Secondly, health care transformation cannot be led by information technology (IT). At best, technology is only a tool meant to facilitate close engagement between the provider and the patient. It is meant to augment and enhance. Thus, any change in health care IT has to be led by subject matter experts, not theoreticians. When I hear that Apple or Amazon has hired the Dean of another Ivy League institution, I am amused since the academic centers do not deal with what is happening in the trenches of health care where most of our population is seen.  One MUST take into account what happens where the rubber meets the road.  Otherwise, the solutions will most likely impede the real work, that of taking care of patients in real-time.

Thirdly, we have still not figured out end-use. The applications are at best minor tools for improved efficiency in terms of speed or data availability. The provider still spends more time with completing electronic medical records than he would have done if he were hand-writing notes. Medical Directors or Physician Advisors still need to wade through multiple screens and programs to get the desired information for their work. Digitization has not made my ability to do notes any faster. It has slowed me down significantly. Creating modules that are simple and intuitive needs a Steve Jobs-like approach with clear design thinking. Simple stuff, like patient portals or re-filling prescriptions, can be improved but the complexity of people’s health can only be reduced by so much and close engagement can and must not be substituted. Our providers and patients are not IT wizards and do not need to be. How to create extremely simple yet sophisticated tools for them that help them improve outcomes is the real challenge.

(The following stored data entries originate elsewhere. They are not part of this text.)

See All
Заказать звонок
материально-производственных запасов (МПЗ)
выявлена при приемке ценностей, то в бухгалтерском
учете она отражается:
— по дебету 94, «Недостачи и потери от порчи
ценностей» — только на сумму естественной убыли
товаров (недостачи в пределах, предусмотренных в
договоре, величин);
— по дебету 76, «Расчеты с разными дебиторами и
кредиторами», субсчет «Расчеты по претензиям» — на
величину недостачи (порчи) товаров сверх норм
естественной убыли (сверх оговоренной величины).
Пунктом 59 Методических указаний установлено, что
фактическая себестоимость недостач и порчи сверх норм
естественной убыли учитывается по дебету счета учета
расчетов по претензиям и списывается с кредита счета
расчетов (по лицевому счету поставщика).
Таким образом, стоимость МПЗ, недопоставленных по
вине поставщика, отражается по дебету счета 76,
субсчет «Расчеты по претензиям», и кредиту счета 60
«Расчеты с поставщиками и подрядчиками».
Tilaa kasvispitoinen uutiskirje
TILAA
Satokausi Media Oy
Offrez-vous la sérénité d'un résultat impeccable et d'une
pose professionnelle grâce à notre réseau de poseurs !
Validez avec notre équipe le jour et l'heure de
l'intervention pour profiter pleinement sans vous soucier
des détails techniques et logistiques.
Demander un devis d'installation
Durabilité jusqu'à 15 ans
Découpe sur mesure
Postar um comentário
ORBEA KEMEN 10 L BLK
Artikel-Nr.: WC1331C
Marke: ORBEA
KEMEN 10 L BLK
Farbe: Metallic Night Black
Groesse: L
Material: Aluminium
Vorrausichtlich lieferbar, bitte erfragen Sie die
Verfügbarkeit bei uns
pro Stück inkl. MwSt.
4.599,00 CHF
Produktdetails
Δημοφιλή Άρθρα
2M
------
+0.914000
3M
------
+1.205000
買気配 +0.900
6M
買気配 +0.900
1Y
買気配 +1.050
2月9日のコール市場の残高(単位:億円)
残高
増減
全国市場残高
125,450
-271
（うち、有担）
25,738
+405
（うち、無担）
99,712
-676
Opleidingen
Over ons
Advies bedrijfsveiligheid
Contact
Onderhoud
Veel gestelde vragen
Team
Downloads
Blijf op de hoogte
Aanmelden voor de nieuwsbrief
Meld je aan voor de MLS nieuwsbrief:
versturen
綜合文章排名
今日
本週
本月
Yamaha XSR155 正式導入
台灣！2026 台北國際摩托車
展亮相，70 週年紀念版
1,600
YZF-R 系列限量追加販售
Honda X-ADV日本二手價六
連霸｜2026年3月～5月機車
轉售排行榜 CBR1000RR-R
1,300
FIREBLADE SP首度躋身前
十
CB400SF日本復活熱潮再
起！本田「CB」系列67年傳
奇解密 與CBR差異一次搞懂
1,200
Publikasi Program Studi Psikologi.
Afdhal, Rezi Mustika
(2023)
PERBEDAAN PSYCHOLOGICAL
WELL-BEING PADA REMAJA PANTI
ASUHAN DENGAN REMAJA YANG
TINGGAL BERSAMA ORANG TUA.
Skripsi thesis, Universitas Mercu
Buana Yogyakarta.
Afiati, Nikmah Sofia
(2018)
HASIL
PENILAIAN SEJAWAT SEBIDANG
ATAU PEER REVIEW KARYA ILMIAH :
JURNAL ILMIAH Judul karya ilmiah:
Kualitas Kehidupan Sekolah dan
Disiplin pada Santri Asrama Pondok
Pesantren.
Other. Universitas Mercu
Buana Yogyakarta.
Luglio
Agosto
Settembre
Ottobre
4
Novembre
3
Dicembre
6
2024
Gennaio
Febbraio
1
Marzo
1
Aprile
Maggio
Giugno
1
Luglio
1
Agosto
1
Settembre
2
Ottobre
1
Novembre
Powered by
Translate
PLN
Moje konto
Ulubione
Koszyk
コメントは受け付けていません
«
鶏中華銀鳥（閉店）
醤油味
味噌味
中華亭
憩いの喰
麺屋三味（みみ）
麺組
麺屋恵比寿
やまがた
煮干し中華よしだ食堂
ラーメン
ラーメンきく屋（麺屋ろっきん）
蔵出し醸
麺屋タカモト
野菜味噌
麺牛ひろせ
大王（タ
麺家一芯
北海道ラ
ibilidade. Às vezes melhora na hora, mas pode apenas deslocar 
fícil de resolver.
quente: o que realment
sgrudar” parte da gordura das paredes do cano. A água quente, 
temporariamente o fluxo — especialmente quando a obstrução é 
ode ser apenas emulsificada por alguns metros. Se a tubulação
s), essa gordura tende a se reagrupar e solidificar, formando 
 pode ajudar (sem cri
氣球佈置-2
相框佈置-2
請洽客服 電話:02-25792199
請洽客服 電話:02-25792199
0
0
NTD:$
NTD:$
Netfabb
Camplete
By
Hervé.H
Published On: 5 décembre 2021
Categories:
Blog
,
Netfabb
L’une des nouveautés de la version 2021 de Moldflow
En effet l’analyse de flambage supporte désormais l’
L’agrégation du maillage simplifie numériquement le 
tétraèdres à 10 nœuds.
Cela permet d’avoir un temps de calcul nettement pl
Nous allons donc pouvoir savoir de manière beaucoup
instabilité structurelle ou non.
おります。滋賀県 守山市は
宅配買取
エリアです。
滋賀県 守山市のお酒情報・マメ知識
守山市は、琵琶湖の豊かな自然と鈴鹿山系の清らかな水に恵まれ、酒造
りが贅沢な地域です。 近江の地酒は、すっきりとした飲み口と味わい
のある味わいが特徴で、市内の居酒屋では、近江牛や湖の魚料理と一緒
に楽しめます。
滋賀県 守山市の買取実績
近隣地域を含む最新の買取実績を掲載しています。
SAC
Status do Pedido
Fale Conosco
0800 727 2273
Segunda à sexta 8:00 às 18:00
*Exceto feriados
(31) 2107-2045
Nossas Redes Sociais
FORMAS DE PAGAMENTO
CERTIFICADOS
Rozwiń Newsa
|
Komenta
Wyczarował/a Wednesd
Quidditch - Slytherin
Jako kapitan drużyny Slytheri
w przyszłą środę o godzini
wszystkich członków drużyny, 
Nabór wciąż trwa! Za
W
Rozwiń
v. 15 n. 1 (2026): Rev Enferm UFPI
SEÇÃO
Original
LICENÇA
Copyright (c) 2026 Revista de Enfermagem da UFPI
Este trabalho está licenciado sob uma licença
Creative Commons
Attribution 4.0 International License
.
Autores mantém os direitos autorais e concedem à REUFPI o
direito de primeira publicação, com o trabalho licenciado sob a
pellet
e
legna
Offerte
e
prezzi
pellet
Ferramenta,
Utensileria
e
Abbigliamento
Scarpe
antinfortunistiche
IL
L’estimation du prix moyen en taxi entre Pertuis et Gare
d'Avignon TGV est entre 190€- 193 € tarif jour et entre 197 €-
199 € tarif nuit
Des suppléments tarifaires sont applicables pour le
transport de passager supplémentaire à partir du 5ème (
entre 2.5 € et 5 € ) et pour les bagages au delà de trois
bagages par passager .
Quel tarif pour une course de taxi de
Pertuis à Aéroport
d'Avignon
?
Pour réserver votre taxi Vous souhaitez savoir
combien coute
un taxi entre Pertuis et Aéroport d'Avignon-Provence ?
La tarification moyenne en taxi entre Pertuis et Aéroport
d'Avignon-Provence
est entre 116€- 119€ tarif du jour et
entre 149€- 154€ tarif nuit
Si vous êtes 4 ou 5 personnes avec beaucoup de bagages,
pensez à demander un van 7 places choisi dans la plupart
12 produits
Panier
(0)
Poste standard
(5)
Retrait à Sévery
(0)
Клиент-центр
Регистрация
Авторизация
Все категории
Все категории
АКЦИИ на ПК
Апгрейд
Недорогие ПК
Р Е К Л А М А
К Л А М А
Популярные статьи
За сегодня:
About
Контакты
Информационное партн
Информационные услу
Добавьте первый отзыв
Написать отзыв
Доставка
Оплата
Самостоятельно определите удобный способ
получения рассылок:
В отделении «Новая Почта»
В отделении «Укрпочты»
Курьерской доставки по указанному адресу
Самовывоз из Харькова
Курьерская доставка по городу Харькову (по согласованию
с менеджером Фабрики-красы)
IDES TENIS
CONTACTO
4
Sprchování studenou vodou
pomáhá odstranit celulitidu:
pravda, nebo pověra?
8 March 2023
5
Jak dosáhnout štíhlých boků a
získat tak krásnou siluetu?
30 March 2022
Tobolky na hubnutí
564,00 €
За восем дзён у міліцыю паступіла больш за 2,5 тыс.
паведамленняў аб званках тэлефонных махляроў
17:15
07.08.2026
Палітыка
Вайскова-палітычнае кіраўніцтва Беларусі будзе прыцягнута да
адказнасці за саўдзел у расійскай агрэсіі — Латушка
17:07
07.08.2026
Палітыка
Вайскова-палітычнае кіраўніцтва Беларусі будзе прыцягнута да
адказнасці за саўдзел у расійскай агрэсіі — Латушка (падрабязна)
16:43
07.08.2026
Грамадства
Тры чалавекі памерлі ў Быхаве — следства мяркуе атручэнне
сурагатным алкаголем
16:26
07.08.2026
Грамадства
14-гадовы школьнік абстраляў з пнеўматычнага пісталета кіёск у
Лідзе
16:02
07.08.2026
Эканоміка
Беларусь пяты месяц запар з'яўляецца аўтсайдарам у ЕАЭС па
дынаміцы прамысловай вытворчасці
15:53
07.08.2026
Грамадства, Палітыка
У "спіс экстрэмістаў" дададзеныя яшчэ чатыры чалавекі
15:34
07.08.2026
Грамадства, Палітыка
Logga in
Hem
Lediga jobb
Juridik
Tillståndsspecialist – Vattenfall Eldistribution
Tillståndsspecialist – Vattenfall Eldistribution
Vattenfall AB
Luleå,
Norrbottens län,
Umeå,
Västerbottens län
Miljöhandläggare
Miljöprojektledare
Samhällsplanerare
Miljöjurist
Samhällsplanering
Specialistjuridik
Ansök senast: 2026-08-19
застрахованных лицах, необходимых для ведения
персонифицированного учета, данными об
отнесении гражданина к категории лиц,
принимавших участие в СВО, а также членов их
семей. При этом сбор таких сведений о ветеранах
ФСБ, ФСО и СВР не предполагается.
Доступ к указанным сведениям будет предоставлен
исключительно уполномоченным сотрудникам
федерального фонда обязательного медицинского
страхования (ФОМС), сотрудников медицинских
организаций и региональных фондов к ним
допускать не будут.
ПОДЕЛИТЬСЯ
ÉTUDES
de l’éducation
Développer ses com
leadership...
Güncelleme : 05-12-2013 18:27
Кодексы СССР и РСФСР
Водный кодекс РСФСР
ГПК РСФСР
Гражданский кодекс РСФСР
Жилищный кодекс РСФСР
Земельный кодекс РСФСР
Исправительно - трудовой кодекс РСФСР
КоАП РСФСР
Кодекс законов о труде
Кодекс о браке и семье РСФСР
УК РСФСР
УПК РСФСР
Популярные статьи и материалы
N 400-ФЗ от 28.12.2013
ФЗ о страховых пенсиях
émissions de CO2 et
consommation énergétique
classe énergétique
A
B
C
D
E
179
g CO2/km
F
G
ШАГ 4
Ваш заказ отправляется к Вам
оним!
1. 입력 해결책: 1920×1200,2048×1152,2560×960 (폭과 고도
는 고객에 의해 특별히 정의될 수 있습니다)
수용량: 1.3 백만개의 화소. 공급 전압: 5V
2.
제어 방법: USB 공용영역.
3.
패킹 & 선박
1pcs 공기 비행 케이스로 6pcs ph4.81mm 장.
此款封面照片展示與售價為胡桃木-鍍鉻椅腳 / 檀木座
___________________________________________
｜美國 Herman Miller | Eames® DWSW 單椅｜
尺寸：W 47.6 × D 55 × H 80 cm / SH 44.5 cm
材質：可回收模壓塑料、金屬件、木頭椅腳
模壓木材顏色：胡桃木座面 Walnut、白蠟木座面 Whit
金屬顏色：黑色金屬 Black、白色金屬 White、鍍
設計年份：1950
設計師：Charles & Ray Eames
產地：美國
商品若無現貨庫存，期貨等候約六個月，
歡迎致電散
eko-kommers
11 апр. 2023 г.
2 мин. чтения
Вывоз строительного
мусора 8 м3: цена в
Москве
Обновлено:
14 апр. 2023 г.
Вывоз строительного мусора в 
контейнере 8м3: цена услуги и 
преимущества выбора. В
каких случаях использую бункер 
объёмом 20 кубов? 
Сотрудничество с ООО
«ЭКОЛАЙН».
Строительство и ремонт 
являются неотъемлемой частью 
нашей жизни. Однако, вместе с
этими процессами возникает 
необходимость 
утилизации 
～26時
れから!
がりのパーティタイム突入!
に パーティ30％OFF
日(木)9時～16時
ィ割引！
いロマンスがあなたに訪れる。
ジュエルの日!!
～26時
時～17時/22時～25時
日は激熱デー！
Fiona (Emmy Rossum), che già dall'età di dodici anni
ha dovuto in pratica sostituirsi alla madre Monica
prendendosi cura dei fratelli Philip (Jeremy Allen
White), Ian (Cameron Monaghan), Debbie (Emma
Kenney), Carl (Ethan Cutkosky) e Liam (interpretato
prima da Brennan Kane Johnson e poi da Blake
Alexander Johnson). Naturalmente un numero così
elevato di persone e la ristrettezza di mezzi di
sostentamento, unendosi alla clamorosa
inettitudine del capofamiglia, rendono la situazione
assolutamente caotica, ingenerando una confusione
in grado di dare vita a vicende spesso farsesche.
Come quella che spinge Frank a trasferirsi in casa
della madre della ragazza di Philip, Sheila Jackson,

Fourthly, we seem to have forgotten about an integrated health care approach where not just allopathic medicine but other paradigms of health care may be just as important. e.g., naturopathy, homeopathy, Ayurveda, Unani, Siddha, etc. Ayurveda or yoga may not be run with algorithms or laptops. That is unless we develop IoT to measure yin and yang, or the three humors or find cyber-equipment that will awaken the chakras.

Finally, throwing more IT on health care like a sauce on spaghetti won’t stick as a real solution. Artificial Intelligence (AI) or analytics has to be guided by real and intricate human intelligence that does not get swamped by data. There is no AI without human intelligence, at least not so far. Similarly, telemedicine is relevant only for few specialties like psychiatry or limited circumstances, such as for emergency rooms or specialty consultations. It cannot be a substitute for face-to-face interaction, for the touchy-feely stuff that we in health care are familiar with and which most IT abhors or does not know of.

Thus, the solution may not be one but many, each with several variations or possibilities. It is critical to realize that technology has not yet replaced humans, for we are taking care of humans and their bodies, after all. Creating deep and impactful modules that interface might help but the architecture has to be extremely flexible and modular. Training the humans who handle all these tools might be a good start but real medicine is still rooted in direct interactions. Creating simple end use solutions and speedier work-flows for patients and providers and administrators and managers would require tremendous practical expertise which we have not yet seen deployed.

Thus, the true interface is not between the different modules but between humans and IT. That is from whence our possibilities might spring. Until that interface is made on an intense, sustained, comprehensive and profound level, IT will not only NOT solve our problems, but may only worsen them.